## Dataset records
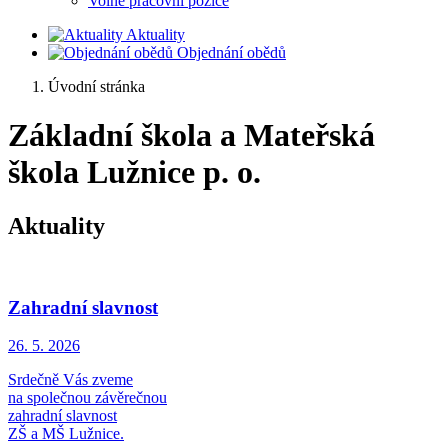
Volné pracovní pozice
Aktuality
Objednání obědů
Úvodní stránka
Základní škola a Mateřská
škola Lužnice p. o.
Aktuality
Zahradní slavnost
26. 5.
2026
Srdečně Vás zveme
na společnou závěrečnou
zahradní slavnost
ZŠ a MŠ Lužnice.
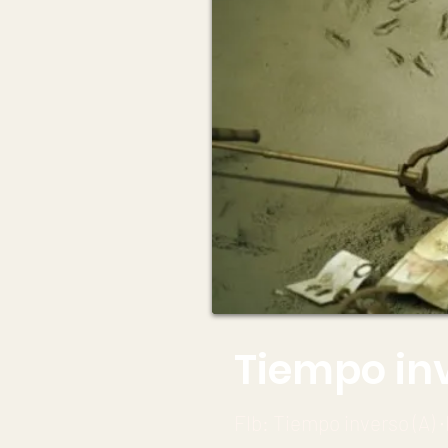
Tiempo inv
Flb: Tiempo inverso (A) ∙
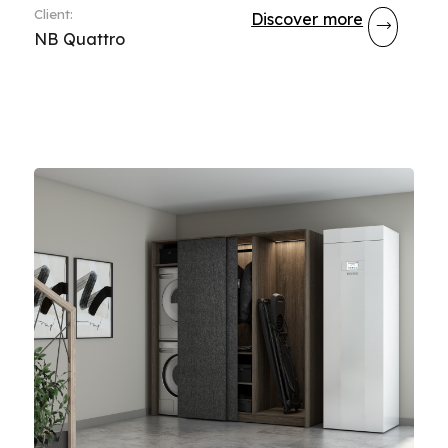
Client
:
Discover more
NB Quattro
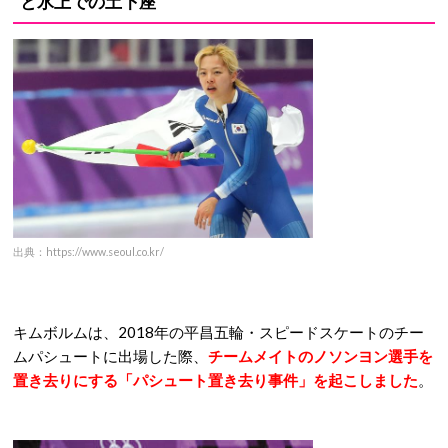
と氷上での土下座
出典：https://www.seoul.co.kr/
キムボルムは、2018年の平昌五輪・スピードスケートのチー
ムパシュートに出場した際、
チームメイトのノソンヨン選手を
置き去りにする「パシュート置き去り事件」を起こしました
。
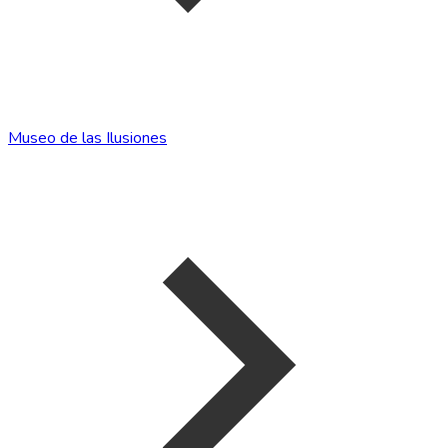
Museo de las Ilusiones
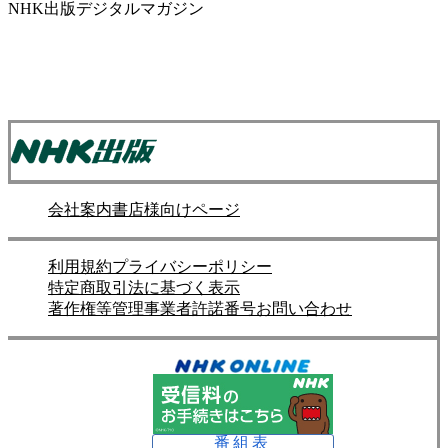
NHK出版デジタルマガジン
会社案内
書店様向けページ
利用規約
プライバシーポリシー
特定商取引法に基づく表示
著作権等管理事業者許諾番号
お問い合わせ
番組表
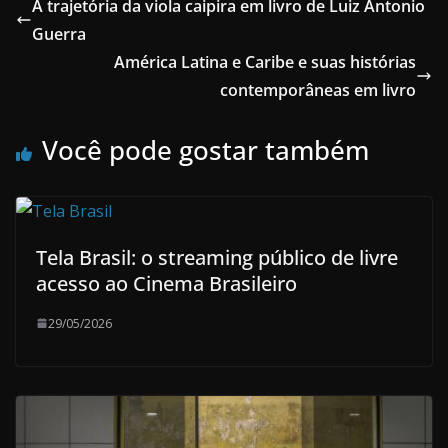
A trajetória da viola caipira em livro de Luiz Antonio
Guerra
América Latina e Caribe e suas histórias
contemporâneas em livro
Você pode gostar também
Tela Brasil: o streaming público de livre
acesso ao Cinema Brasileiro
29/05/2026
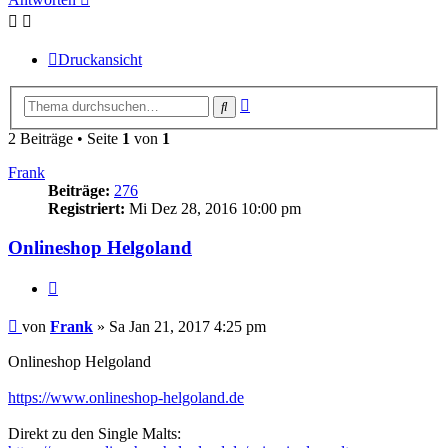
Druckansicht
Erweiterte
Suche
Suche
2 Beiträge • Seite
1
von
1
Frank
Beiträge:
276
Registriert:
Mi Dez 28, 2016 10:00 pm
Onlineshop Helgoland
Zitieren
Beitrag
von
Frank
»
Sa Jan 21, 2017 4:25 pm
Onlineshop Helgoland
https://www.onlineshop-helgoland.de
Direkt zu den Single Malts:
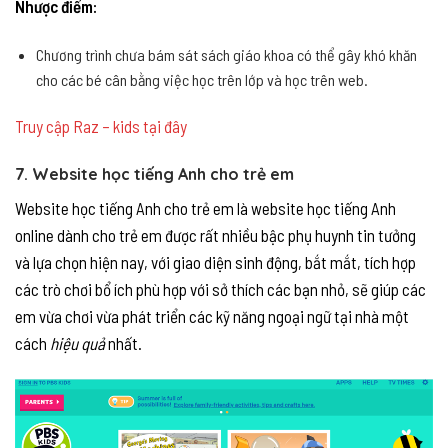
Nhược điểm:
Chương trình chưa bám sát sách giáo khoa có thể gây khó khăn
cho các bé cân bằng việc học trên lớp và học trên web.
Truy cập Raz – kids tại đây
7. Website học tiếng Anh cho trẻ em
Website học tiếng Anh cho trẻ em là website học tiếng Anh
online dành cho trẻ em được rất nhiều bậc phụ huynh tin tưởng
và lựa chọn hiện nay, với giao diện sinh động, bắt mắt, tích hợp
các trò chơi bổ ích phù hợp với sở thích các bạn nhỏ, sẽ giúp các
em vừa chơi vừa phát triển các kỹ năng ngoại ngữ tại nhà một
cách
hiệu quả
nhất.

## What the task requires
Would you please copy every line in the data that contains the word "chơi"?

## Reply
các trò chơi bổ ích phù hợp với sở thích các bạn nhỏ, sẽ giúp các
em vừa chơi vừa phát triển các kỹ năng ngoại ngữ tại nhà một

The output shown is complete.